Directions for this task
Please reproduce all entries word for word, leaving every image behind.
** Information supplied follows **
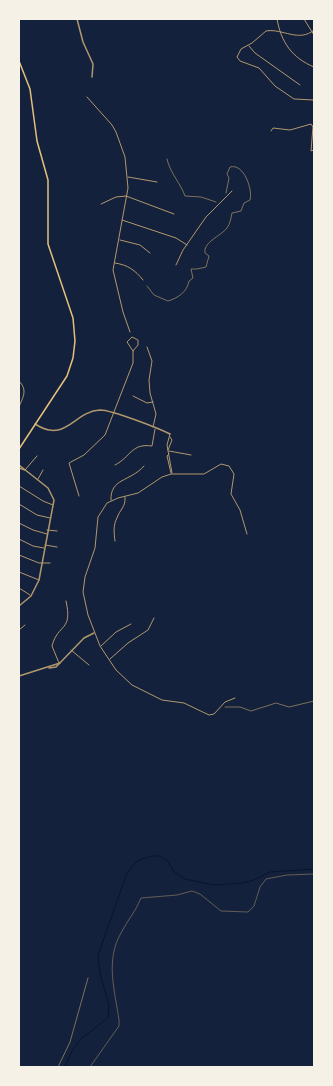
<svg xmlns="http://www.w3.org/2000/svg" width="333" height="1086" font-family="'IBM Plex Sans',sans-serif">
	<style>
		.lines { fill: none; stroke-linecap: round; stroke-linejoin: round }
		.stream { stroke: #0b132b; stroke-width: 1 }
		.path { stroke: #e5c07b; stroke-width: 0.5 }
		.service { stroke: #b1986c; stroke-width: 0.5 }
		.minor { stroke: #b1986c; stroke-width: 1 }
		.tertiary { stroke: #b1986c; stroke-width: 1.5 }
		.secondary { stroke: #e5c07b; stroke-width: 1.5 }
	</style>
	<rect width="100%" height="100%" fill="#14213d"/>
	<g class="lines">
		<path class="stream" d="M65 1067 73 1049 83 1037 108 1018 109 1005 100 974 98 955 127 873 137 861 151 856H160L168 861 173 871 185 879 214 885 243 883 254 880 270 872 314 869"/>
		<g class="path">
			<path d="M167 159C170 173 181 184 185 196L201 197 216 202"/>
			<path d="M147 286 154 295 168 301C178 298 187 292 189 281L193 278 191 269H197L206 267 209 256 205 253C203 242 221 236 227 228 230 224 231 218 232 213L241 211 244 203 250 200C253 190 244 163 230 167L227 174 229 178 226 193"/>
			<path d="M225 707H240L251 711 276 703 289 707 314 701"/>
			<path d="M58 1067 70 1042 88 978"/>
		</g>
		<path class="service" d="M90 1067 119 1026V1020C115 991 105 961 121 933 127 921 136 911 141 898L177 895 192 891 200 894 221 911 248 912 254 906 260 887 266 879 287 875 314 874"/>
		<g class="minor">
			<path d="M277 19C281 42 292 58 314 67"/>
			<path d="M304 19 314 35"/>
			<path d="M314 30C299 43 282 28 266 31L252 43 241 49 237 57 240 61 259 68 275 86 294 99 314 100"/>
			<path d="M249 46 255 53 300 85"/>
			<path d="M87 97 112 125 116 132 125 157 128 188 113 270 123 312 130 332"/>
			<path d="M271 131 273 128 290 130 311 124 313 127 311 151 314 150V147"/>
			<path d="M128 177 157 182"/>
			<path d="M101 204 116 197 126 196 174 214"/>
			<path d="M122 220 176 238 187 245"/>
			<path d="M120 240 140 245 150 253"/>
			<path d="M115 263C128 265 135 270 143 280"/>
			<path d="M176 265 183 250 206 217 232 191"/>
			<path d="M147 347 152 361 149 380 150 393 156 414 153 427"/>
			<path d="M19 381C28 390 23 397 19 407"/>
			<path d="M133 396 147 403 153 402"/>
			<path d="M170 434 167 445 172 473"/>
			<path d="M168 450 172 440 170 437"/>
			<path d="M169 451 191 455"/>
			<path d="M169 454 167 456 171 473"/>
			<path d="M115 465C131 457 131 443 152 446L155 429"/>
			<path d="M25 470 37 456"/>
			<path d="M38 479 43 470"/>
			<path d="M19 486 43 501 53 505"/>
			<path d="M79 496 69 463 84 455 105 435 133 363V351L138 345V340L132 337 127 342 133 351"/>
			<path d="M111 500C110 478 130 482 144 466"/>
			<path d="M19 504 37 515 50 518"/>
			<path d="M19 523 33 530 47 534"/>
			<path d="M47 530 57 531"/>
			<path d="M19 539 33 546 44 548"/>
			<path d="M115 541C114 533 113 525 117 518 120 509 126 507 125 497"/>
			<path d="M45 545 57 547"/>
			<path d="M19 555 39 563H50"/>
			<path d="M19 572 39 580"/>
			<path d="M19 588 30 595"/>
			<path d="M19 630 25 625"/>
			<path d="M101 646 116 632 131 624"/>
			<path d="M71 650 89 665"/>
			<path d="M110 659 128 643 148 630 154 618"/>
			<path d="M59 663 52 646C58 623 73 632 66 601"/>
			<path d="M235 698 225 702 214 714 209 715 184 703 162 700 132 685 116 670 100 646 88 615 83 592 85 577 95 548 98 517 107 503 118 498 138 493 162 477 171 474H204L221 464 229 466 234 474 231 494 240 510 247 534"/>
		</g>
		<g class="tertiary">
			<path d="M77 19 83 42 93 64 92 77"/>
			<path d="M35 424C66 444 74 411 100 410 112 410 158 428 170 434"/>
			<path d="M19 465 48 488 54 500 39 580 31 596 19 606"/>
			<path d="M19 468 25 470"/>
			<path d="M49 668 56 667 84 638 94 633"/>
			<path d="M19 676 60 663"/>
		</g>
		<path class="secondary" d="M19 61 30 89 37 141 48 180V244L73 318 75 341 73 358 67 376 19 449"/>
	</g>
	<rect width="333" height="1086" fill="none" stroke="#f6f1e7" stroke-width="40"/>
</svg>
** End of Information supplied **
Exercise answer
<svg xmlns="http://www.w3.org/2000/svg" width="333" height="1086" font-family="'IBM Plex Sans',sans-serif">
	<style>
		.lines { fill: none; stroke-linecap: round; stroke-linejoin: round }
		.stream { stroke: #0b132b; stroke-width: 1 }
		.path { stroke: #e5c07b; stroke-width: 0.5 }
		.service { stroke: #b1986c; stroke-width: 0.5 }
		.minor { stroke: #b1986c; stroke-width: 1 }
		.tertiary { stroke: #b1986c; stroke-width: 1.5 }
		.secondary { stroke: #e5c07b; stroke-width: 1.5 }
	</style>
	<rect width="100%" height="100%" fill="#14213d"/>
	<g class="lines">
		<path class="stream" d="M65 1067 73 1049 83 1037 108 1018 109 1005 100 974 98 955 127 873 137 861 151 856H160L168 861 173 871 185 879 214 885 243 883 254 880 270 872 314 869"/>
		<g class="path">
			<path d="M167 159C170 173 181 184 185 196L201 197 216 202"/>
			<path d="M147 286 154 295 168 301C178 298 187 292 189 281L193 278 191 269H197L206 267 209 256 205 253C203 242 221 236 227 228 230 224 231 218 232 213L241 211 244 203 250 200C253 190 244 163 230 167L227 174 229 178 226 193"/>
			<path d="M225 707H240L251 711 276 703 289 707 314 701"/>
			<path d="M58 1067 70 1042 88 978"/>
		</g>
		<path class="service" d="M90 1067 119 1026V1020C115 991 105 961 121 933 127 921 136 911 141 898L177 895 192 891 200 894 221 911 248 912 254 906 260 887 266 879 287 875 314 874"/>
		<g class="minor">
			<path d="M277 19C281 42 292 58 314 67"/>
			<path d="M304 19 314 35"/>
			<path d="M314 30C299 43 282 28 266 31L252 43 241 49 237 57 240 61 259 68 275 86 294 99 314 100"/>
			<path d="M249 46 255 53 300 85"/>
			<path d="M87 97 112 125 116 132 125 157 128 188 113 270 123 312 130 332"/>
			<path d="M271 131 273 128 290 130 311 124 313 127 311 151 314 150V147"/>
			<path d="M128 177 157 182"/>
			<path d="M101 204 116 197 126 196 174 214"/>
			<path d="M122 220 176 238 187 245"/>
			<path d="M120 240 140 245 150 253"/>
			<path d="M115 263C128 265 135 270 143 280"/>
			<path d="M176 265 183 250 206 217 232 191"/>
			<path d="M147 347 152 361 149 380 150 393 156 414 153 427"/>
			<path d="M19 381C28 390 23 397 19 407"/>
			<path d="M133 396 147 403 153 402"/>
			<path d="M170 434 167 445 172 473"/>
			<path d="M168 450 172 440 170 437"/>
			<path d="M169 451 191 455"/>
			<path d="M169 454 167 456 171 473"/>
			<path d="M115 465C131 457 131 443 152 446L155 429"/>
			<path d="M25 470 37 456"/>
			<path d="M38 479 43 470"/>
			<path d="M19 486 43 501 53 505"/>
			<path d="M79 496 69 463 84 455 105 435 133 363V351L138 345V340L132 337 127 342 133 351"/>
			<path d="M111 500C110 478 130 482 144 466"/>
			<path d="M19 504 37 515 50 518"/>
			<path d="M19 523 33 530 47 534"/>
			<path d="M47 530 57 531"/>
			<path d="M19 539 33 546 44 548"/>
			<path d="M115 541C114 533 113 525 117 518 120 509 126 507 125 497"/>
			<path d="M45 545 57 547"/>
			<path d="M19 555 39 563H50"/>
			<path d="M19 572 39 580"/>
			<path d="M19 588 30 595"/>
			<path d="M19 630 25 625"/>
			<path d="M101 646 116 632 131 624"/>
			<path d="M71 650 89 665"/>
			<path d="M110 659 128 643 148 630 154 618"/>
			<path d="M59 663 52 646C58 623 73 632 66 601"/>
			<path d="M235 698 225 702 214 714 209 715 184 703 162 700 132 685 116 670 100 646 88 615 83 592 85 577 95 548 98 517 107 503 118 498 138 493 162 477 171 474H204L221 464 229 466 234 474 231 494 240 510 247 534"/>
		</g>
		<g class="tertiary">
			<path d="M77 19 83 42 93 64 92 77"/>
			<path d="M35 424C66 444 74 411 100 410 112 410 158 428 170 434"/>
			<path d="M19 465 48 488 54 500 39 580 31 596 19 606"/>
			<path d="M19 468 25 470"/>
			<path d="M49 668 56 667 84 638 94 633"/>
			<path d="M19 676 60 663"/>
		</g>
		<path class="secondary" d="M19 61 30 89 37 141 48 180V244L73 318 75 341 73 358 67 376 19 449"/>
	</g>
	<rect width="333" height="1086" fill="none" stroke="#f6f1e7" stroke-width="40"/>
</svg>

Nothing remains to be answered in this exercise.